Really, it's all psychology!
I used to trade daily charts several years ago, and really hated the ‘surprise' each day when I woke up to see what the US market had done to my position overnight. Now, when I'm trading, I can manage the trade closely. And when I'm not trading, I'm out of the markets. Simple!
Day-trading is just a perfect fit for my psychology. And it just happens to fit my lifestyle as well, because if I have to go away quickly I'm not leaving open trades in the markets.
For some crazy reason, about six weeks ago, I decided that I should look into trading daily charts again because that would give me more time to work on the trading education website & newsletter. I decided to trade options on equities, which would allow me to place defined-risk trades and profit from theta decay.
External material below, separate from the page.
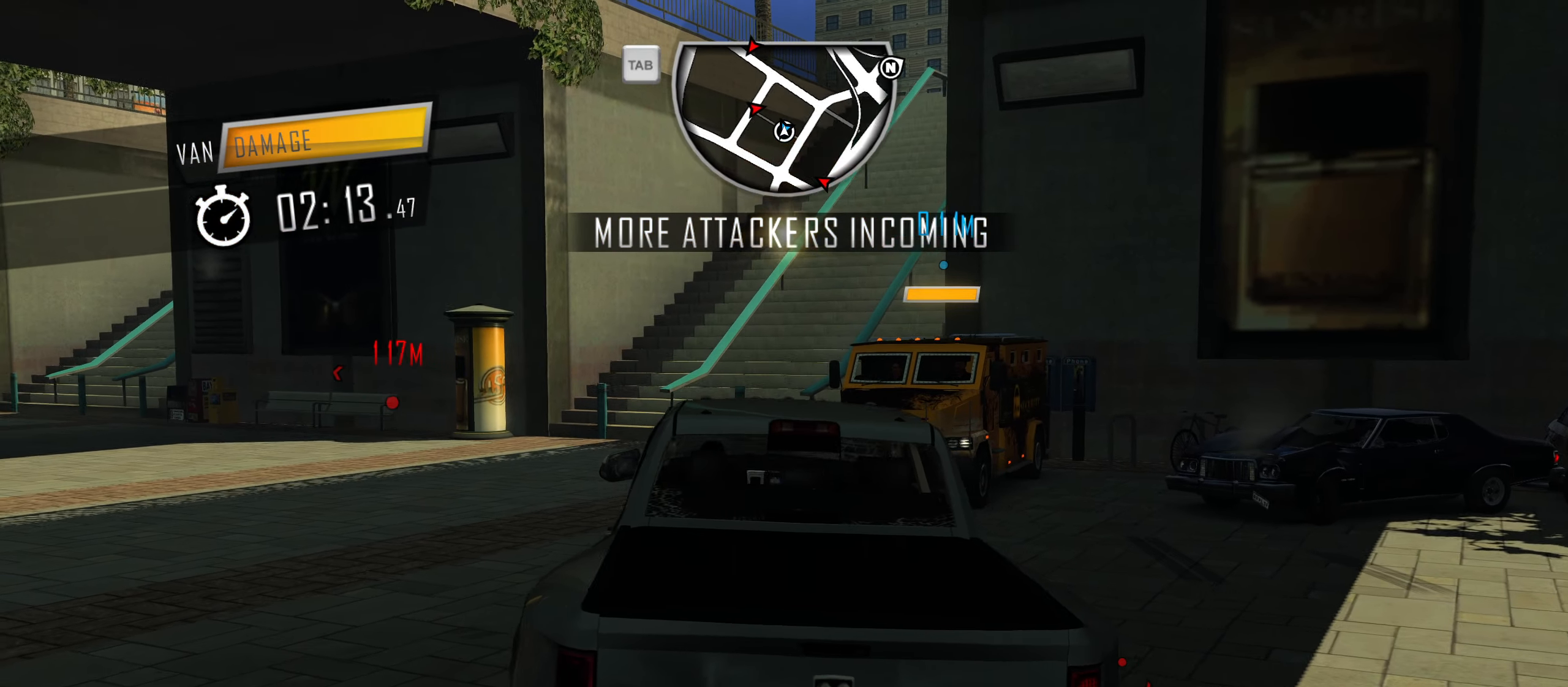
{"keys": ["d"], "events": [[50, "a", "up"], [50, "w", "up"], [133, "d", "down"]]}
Great plan! So I set about simulation trading for a couple of months, just to be sure it would work for me. Well, everything went fine until this week.
Suddenly, I couldn't monitor my trades. I'm left in the market with an overall delta positive portfolio, and no access to a computer to adjust the trades, and the Dow drops 358 points. Not a big deal really, as it's simulation. The position had been in profit, and is only sitting on a slight loss now, so with three more weeks till expiry there's still a great chance to work my way out of trouble. Of course, had it been live I would have phoned my broker and closed out all positions.
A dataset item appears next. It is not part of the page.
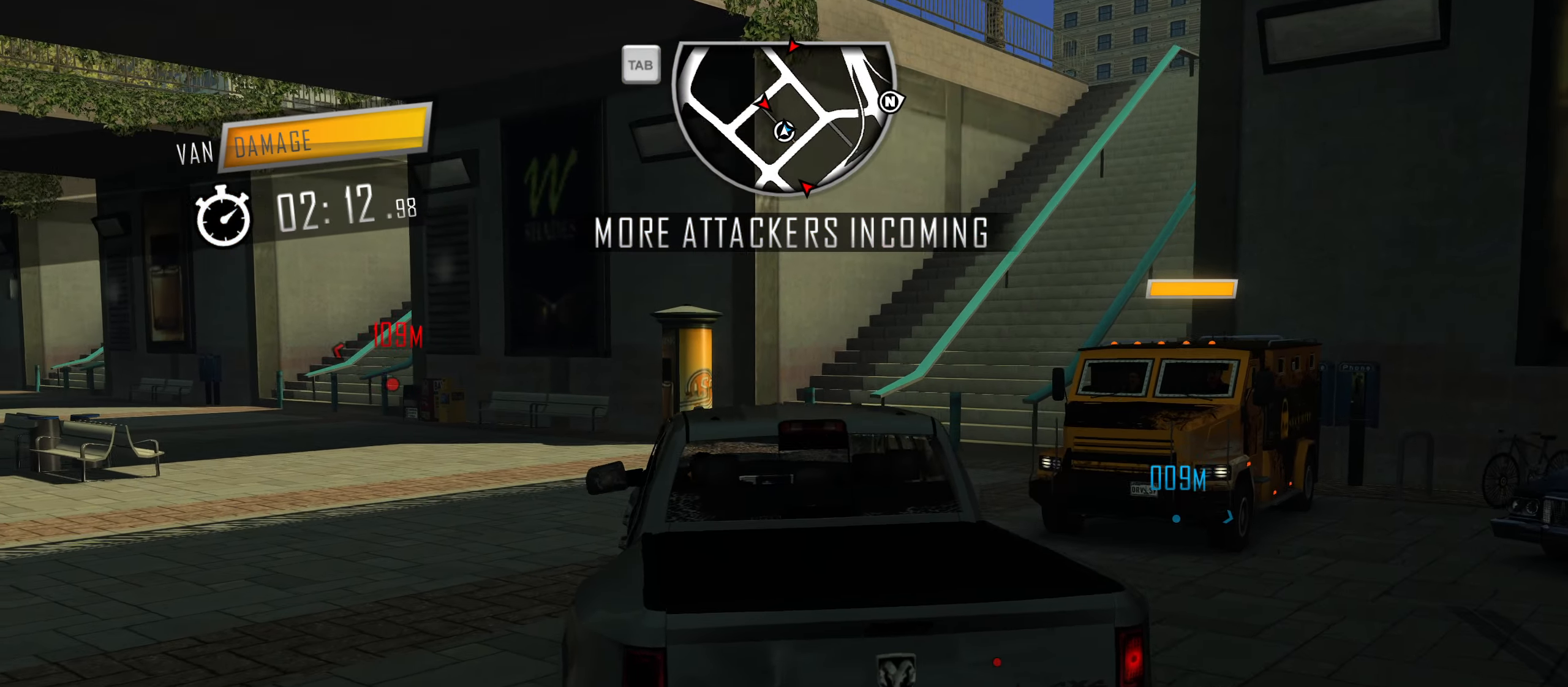
{"keys": ["d"], "events": []}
But here's the real lesson for me:
1. Daily charts do not match my lifestyle,
2. Daily charts do not match my psychology, and
3. Daily charts do not match my risk tolerance.
I wasn't comfortable holding positions overnight when I couldn't monitor them. And the whole ‘speed' (or lack of speed) of the game frustrated me. Could I get used to it? Absolutely! But why bother when I've already found my niche. I'm a day-trader. Why try to change?
So, what's your perfect timeframe?
The only way to find out is to try the different alternatives. These days you can get a demo or simulation platform for almost every market, and timeframe. So there's no excuse for not trying the different timeframes to find the one that fits your psychology like a glove.
Try the short timeframes for a couple of weeks. Try the intermediate timeframes for a month or so, say the 1 or 4 hour charts. Try the daily charts for a couple of months. While you're at it, try the weekly charts.
What you're first attracted to is not necessarily the right fit for your psychology or lifestyle. When I first got into trading I traded the weekly charts on stocks. This changed quickly to daily charts. And then over several years it progressively got shorter and shorter. Maybe day-trading would not have suited me back then, but the thing is, I never even thought to try anything else. Had I done so, I might have saved myself years of ‘daily chart' pain.
So what are you waiting for? Test your timeframes, and find the right one for you – the timeframe that matches both your lifestyle and your trading psychology.